ÖHD Mêrdîn Şubesi tarafından, Marînê’deki polis-jandarma işkencesine dair yapılan açıklamada, ‘Ayrımcılık, nefret ve cezasızlık politikaları; işkence ve kötü muamele gibi ağır hak ihlallerinin temel sebebidir. Bu cezasızlık politikaları ve işkence uygulamaları derhal sonlandırılmalıdır’ denilerek, olayın takipçisi olunacağı belirtildi
Özgürlük için Hukukçular Derneği (ÖHD) Mêrdîn Şubesi, dün sabah saatlerinde Mêrdîn’in Nisêbîn (Nusaybin) ilçesine bağlı Marînê (Eskihisar) kırsal mahallesinde gerçekleşen ev baskınında yaşanan işkence suçlarına dair dijital medya platformu X hesabı üzerinden açıklama yayımladı.
‘İşkence, cinsel taciz, tehdit, hakaret, alıkoyma…’
Açıklamada, “Dün Nusaybin ilçesi Eskihisar Mahallesi’ndeki iki ayrı eve arama gerekçesiyle giden kolluk güçleri tarafından evde bulunan B.A. (15), H.A. (77), S.A. , R.A. , G.A. , Z.A. , A.A, Ş.A, A.A. , N.O. ve A.O.’ y’a yönelik işkence, cinsel taciz, tehdit, hakaret, aşağılama, haksız alıkoyma, nefret ve ayrımcılık sözleri ve eylemlerinde bulunulmuştur. B.A.(15), R.A. , S.A. ve A.O’ya yönelik saatlerce süren bir şekilde vücudun çeşitli bölgelerini onlarca defa darp etmek, hakaret ve tehdit etmek şekliyle işkence yapılmıştır. Yine kadınlar G.A., H.A. (77), Z.A, A.A, A.A.’ya yönelik tehdit, nefret ve ayrımcılık, cinsel taciz ve hakaretlerde bulunulmuştur. H.A (77) Türkçe’yi bilmeyip anlamadığı ve Kürtçe konuştuğu gerekçesiyle hakaretlere maruz bırakılmış, Kürtçe konuşmaması gerektiği ikazında bulunulmuştur. Eve ayakkabılarla ve köpek eşliğinde girilmiş, evin tüm eşyaları dağıtılmış ve maddi zarar verilmiştir. 3-4 gün sonra tekrar gelip daha kötüsünün yapılacağını söylemişlerdir. B.A.(15), N.O ve G.A’nın haklarında gözaltı kararı olmamasına rağmen arama işlemi akabinde haksız alıkonularak karakola götürülmüş, 2 saate yakın karakolun kapısında araç içinde bekletilerek hiçbir işlem yapılmadan serbest bırakılmışlardır” denildi.
‘İşkence, sıradan bir cezalandırma yöntemi olarak uygulanmaktadır’

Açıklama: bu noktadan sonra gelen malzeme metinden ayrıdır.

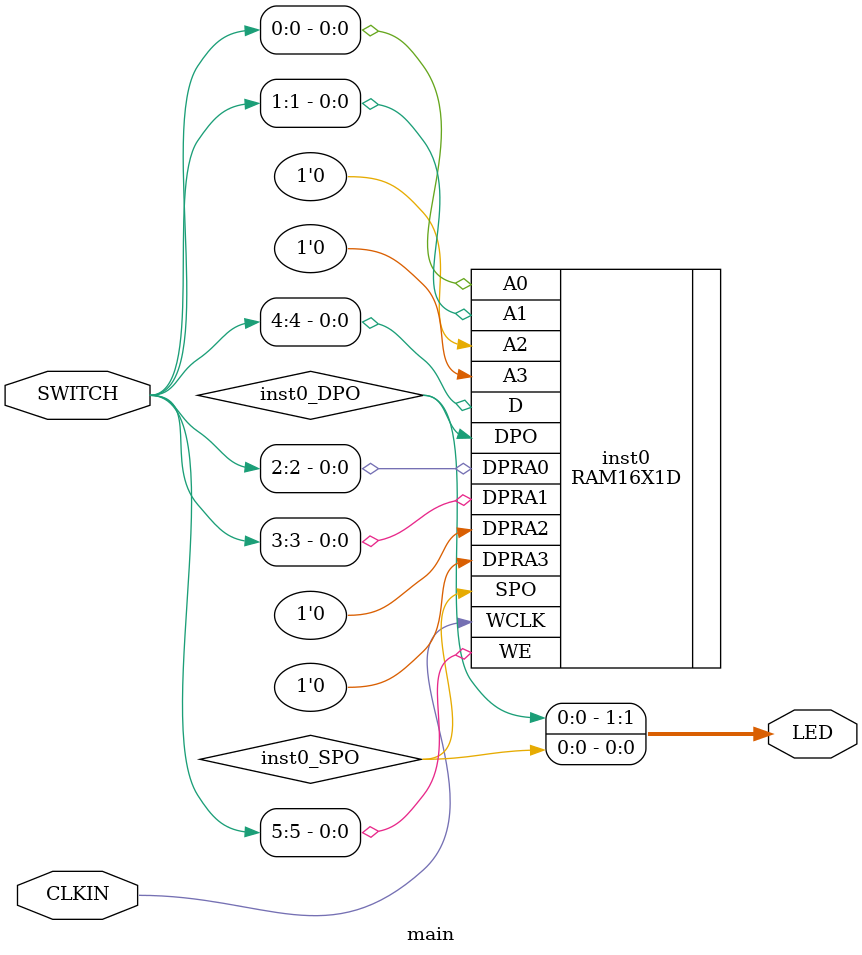
<source format=v>
module main (output [1:0] LED, input  CLKIN, input [5:0] SWITCH);
wire  inst0_SPO;
wire  inst0_DPO;
RAM16X1D #(.INIT(16'h1111)) inst0 (.A0(SWITCH[0]), .A1(SWITCH[1]), .A2(1'b0), .A3(1'b0), .DPRA0(SWITCH[2]), .DPRA1(SWITCH[3]), .DPRA2(1'b0), .DPRA3(1'b0), .SPO(inst0_SPO), .DPO(inst0_DPO), .D(SWITCH[4]), .WE(SWITCH[5]), .WCLK(CLKIN));
assign LED = {inst0_DPO,inst0_SPO};
endmodule


</source>
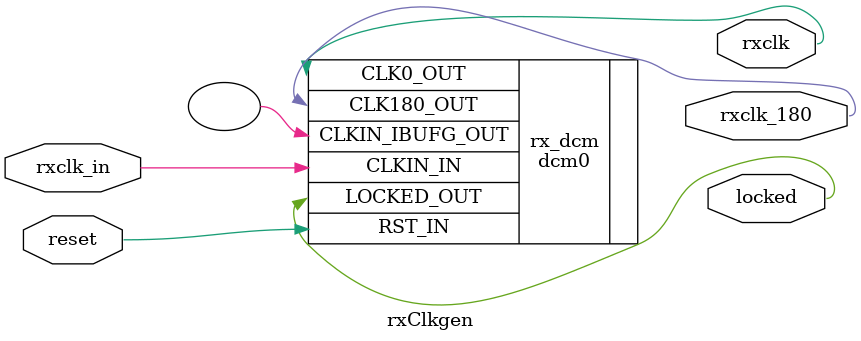
<source format=v>

`include "timescale.v"
`include "xgiga_define.v"

module rxClkgen(rxclk_in, reset, rxclk, rxclk_180, locked);
    input rxclk_in;
    input reset;
    output rxclk;
    output rxclk_180;
    output locked;

    dcm0 rx_dcm(.CLKIN_IN(rxclk_in), 
                .RST_IN(reset), 
                .CLKIN_IBUFG_OUT(), 
                .CLK0_OUT(rxclk), 
                .CLK180_OUT(rxclk_180),	
                .LOCKED_OUT(locked)
               );

endmodule

</source>
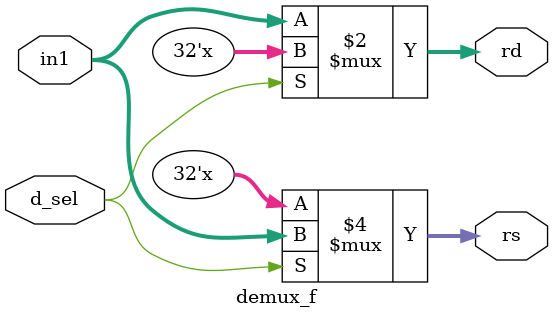
<source format=v>
module demux_f (
	input [31:0]  in1,
	input d_sel,
	output [31:0] rd, rs);


assign rd = (d_sel == 1'b0)? in1: 32'bx;
assign rs = (d_sel == 1'b1)? in1: 32'bx;

endmodule
</source>
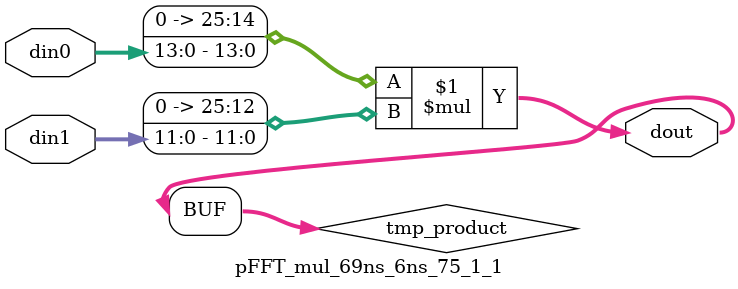
<source format=v>

`timescale 1 ns / 1 ps

 module pFFT_mul_69ns_6ns_75_1_1(din0, din1, dout);
parameter ID = 1;
parameter NUM_STAGE = 0;
parameter din0_WIDTH = 14;
parameter din1_WIDTH = 12;
parameter dout_WIDTH = 26;

input [din0_WIDTH - 1 : 0] din0; 
input [din1_WIDTH - 1 : 0] din1; 
output [dout_WIDTH - 1 : 0] dout;

wire signed [dout_WIDTH - 1 : 0] tmp_product;
























assign tmp_product = $signed({1'b0, din0}) * $signed({1'b0, din1});











assign dout = tmp_product;





















endmodule

</source>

“Hem iç hukuk hem uluslararası hukukta, işkence ve kötü muamele mutlak olarak yasaklanmıştır” diye belirtilen açıklamanın devamında şunlar kaydedildi:
“İşkence yasağı, mutlak hak statüsü kapsamında koruma altına alınmasına rağmen, kamu otoriteleri tarafından bu yasağa aykırı hareket edilmektedir. İstisnai hallerde bile kesin olarak yasaklanan işkence, sıradan bir cezalandırma yöntemi olarak uygulanmaktadır. Ayrımcılık, nefret ve cezasızlık politikaları; işkence ve kötü muamele gibi ağır hak ihlallerinin temel sebebidir. Bu cezasızlık politikaları ve işkence uygulamaları derhal sonlandırılmalıdır.
‘Takipçisi olacağız’
Türkiye’de kolluğa verilen sınırsız yetki ve yargı sistemindeki cezasızlık politikasının bir sonucu olan işkence ve kötü muamelenin bir an önce son bulması ve işkencecilerin, bağımsız ve tarafsız bir yargı önünde hesap vermeleri için; başta Adalet Bakanlığı, İçişleri Bakanlığı olmak üzere, yetkili ve sorumlu bütün kamu otoritelerinin etkin soruşturmaların yapılabilmesi için sorumluluk alarak gerekli girişimlerde bulunmaya, cezasızlık politikalarını terk etmeye; bütün ulusal ve uluslararası kamuoyunu ve kurumları, insan hakları kurumlarını ve medyayı bu konuda duyarlı olmaya davet ediyoruz. Nefret ve ayrımcılığın, işkence ve insanlık dışı muamelelerin karşısında durduğumuzu, vahim olayın takipçisi olup hukuk mücadelesini vereceğimizi değerli basın ve kamuoyu ile paylaşıyoruz. İşkence insanlık suçudur.”